Description of the task: The whole listing is to be written out again exactly; the pictures are not.

Data provided:
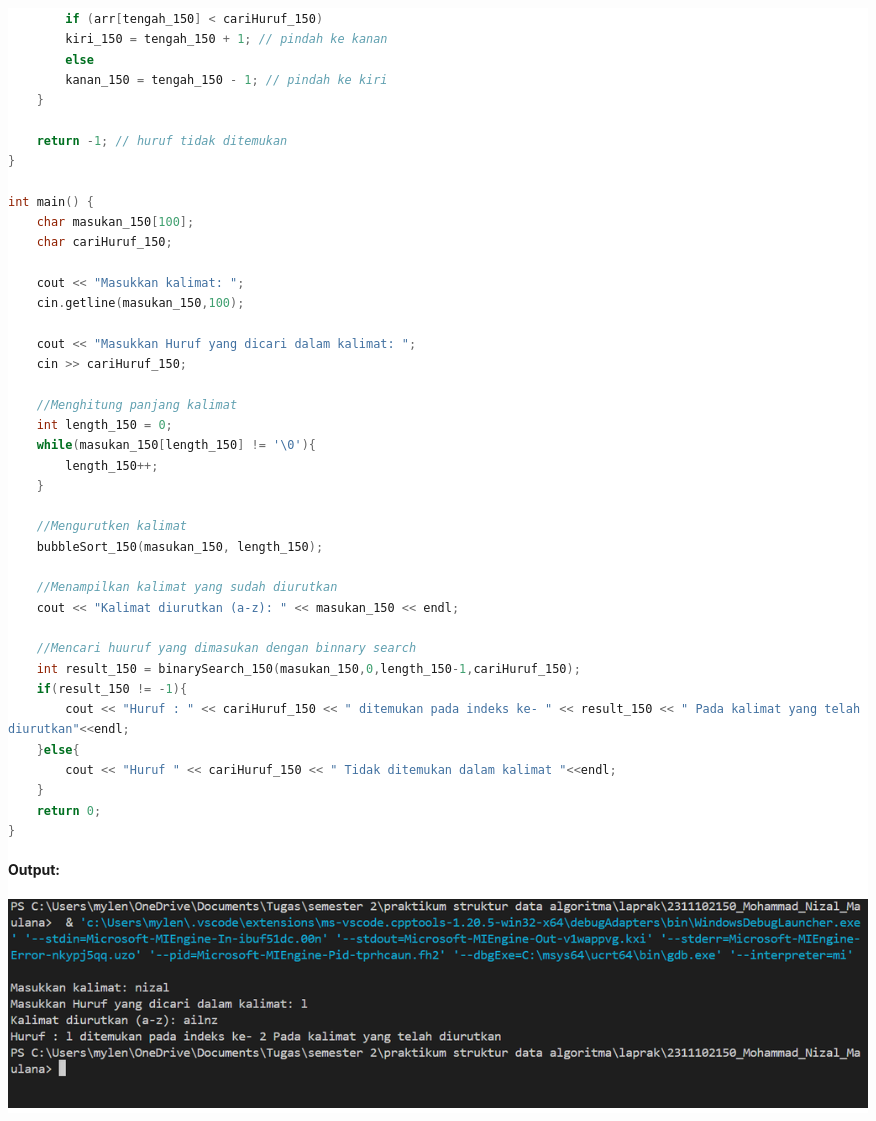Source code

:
 ```C++
        if (arr[tengah_150] < cariHuruf_150)
        kiri_150 = tengah_150 + 1; // pindah ke kanan
        else
        kanan_150 = tengah_150 - 1; // pindah ke kiri
    }

    return -1; // huruf tidak ditemukan
}

int main() {
    char masukan_150[100];
    char cariHuruf_150;

    cout << "Masukkan kalimat: ";
    cin.getline(masukan_150,100);

    cout << "Masukkan Huruf yang dicari dalam kalimat: ";
    cin >> cariHuruf_150;

    //Menghitung panjang kalimat
    int length_150 = 0;
    while(masukan_150[length_150] != '\0'){
        length_150++;
    }

    //Mengurutken kalimat
    bubbleSort_150(masukan_150, length_150);

    //Menampilkan kalimat yang sudah diurutkan
    cout << "Kalimat diurutkan (a-z): " << masukan_150 << endl;

    //Mencari huuruf yang dimasukan dengan binnary search
    int result_150 = binarySearch_150(masukan_150,0,length_150-1,cariHuruf_150);
    if(result_150 != -1){
        cout << "Huruf : " << cariHuruf_150 << " ditemukan pada indeks ke- " << result_150 << " Pada kalimat yang telah diurutkan"<<endl;
    }else{
        cout << "Huruf " << cariHuruf_150 << " Tidak ditemukan dalam kalimat "<<endl;
    }
    return 0;
}
```
#### Output:
![output 1](gambar/output1.png)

Exercise output:
Source code

:
 ```C++
        if (arr[tengah_150] < cariHuruf_150)
        kiri_150 = tengah_150 + 1; // pindah ke kanan
        else
        kanan_150 = tengah_150 - 1; // pindah ke kiri
    }

    return -1; // huruf tidak ditemukan
}

int main() {
    char masukan_150[100];
    char cariHuruf_150;

    cout << "Masukkan kalimat: ";
    cin.getline(masukan_150,100);

    cout << "Masukkan Huruf yang dicari dalam kalimat: ";
    cin >> cariHuruf_150;

    //Menghitung panjang kalimat
    int length_150 = 0;
    while(masukan_150[length_150] != '\0'){
        length_150++;
    }

    //Mengurutken kalimat
    bubbleSort_150(masukan_150, length_150);

    //Menampilkan kalimat yang sudah diurutkan
    cout << "Kalimat diurutkan (a-z): " << masukan_150 << endl;

    //Mencari huuruf yang dimasukan dengan binnary search
    int result_150 = binarySearch_150(masukan_150,0,length_150-1,cariHuruf_150);
    if(result_150 != -1){
        cout << "Huruf : " << cariHuruf_150 << " ditemukan pada indeks ke- " << result_150 << " Pada kalimat yang telah diurutkan"<<endl;
    }else{
        cout << "Huruf " << cariHuruf_150 << " Tidak ditemukan dalam kalimat "<<endl;
    }
    return 0;
}
```
#### Output:
![output 1](gambar/output1.png)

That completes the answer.